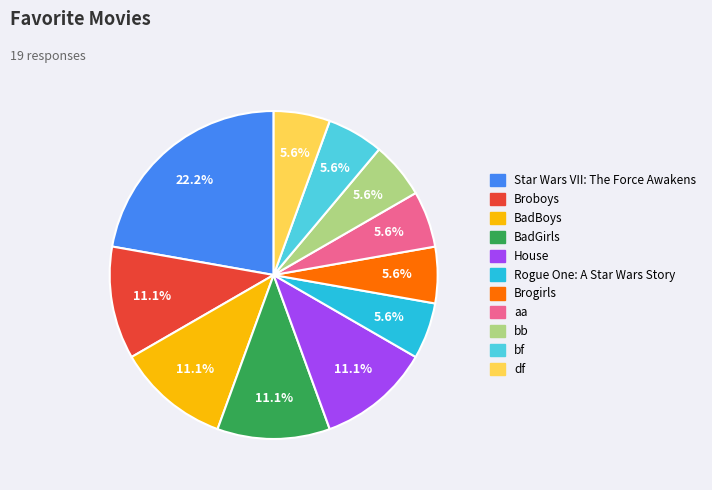

To the nearest percent, what is the difference between the largest and smallest slice percentages?

17%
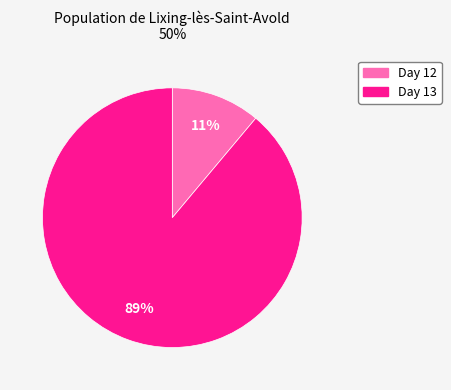

Does any single category account for the majority?

Yes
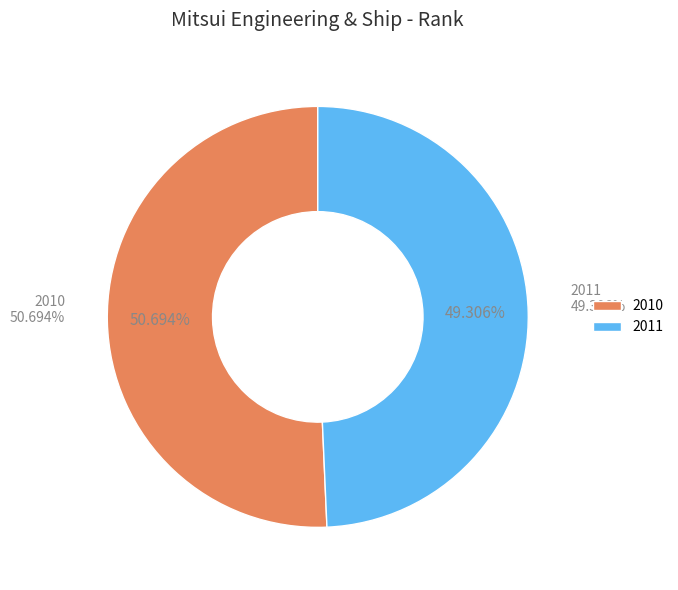

Does 2011 represent more than half of the total?

No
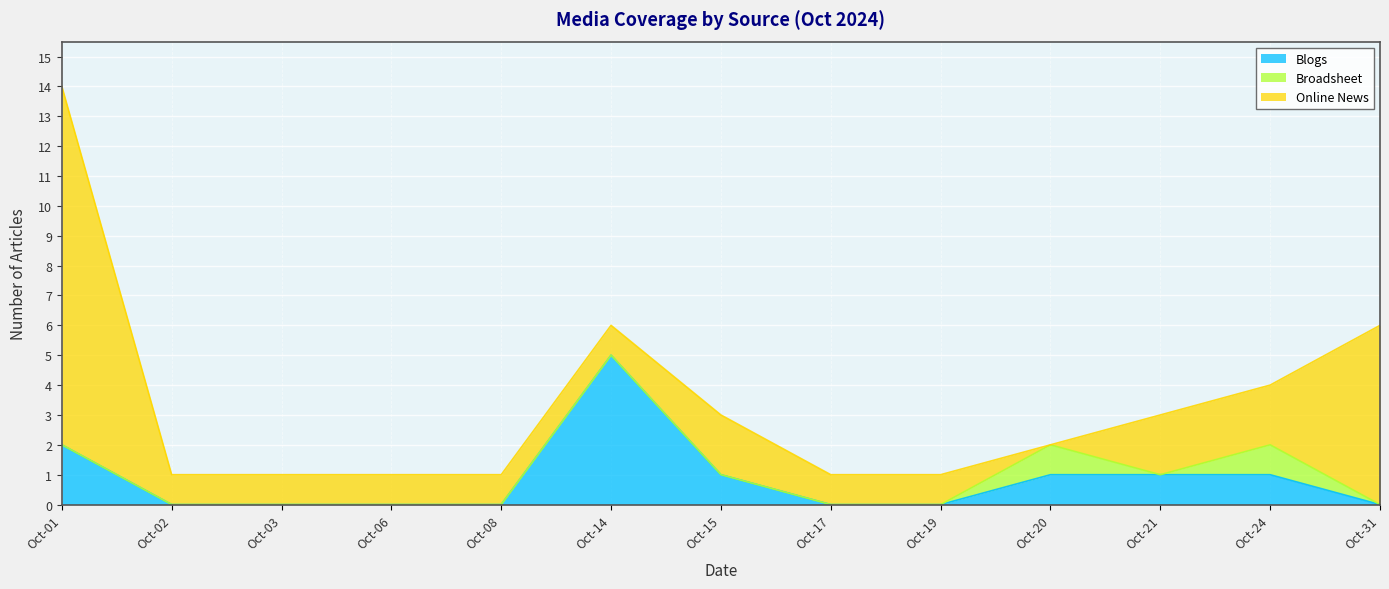

Count the Blogs values in the range 0 to 1.

11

Your task
Put the lines of the rows above into a numbered list, leaving out the blank lines and the pictures.

Exercise response
1. To the nearest percent, what is the difference between the largest and smallest slice percentages?
2. 17%
3. Does any single category account for the majority?
4. Yes
5. Does 2011 represent more than half of the total?
6. No
7. Count the Blogs values in the range 0 to 1.
8. 11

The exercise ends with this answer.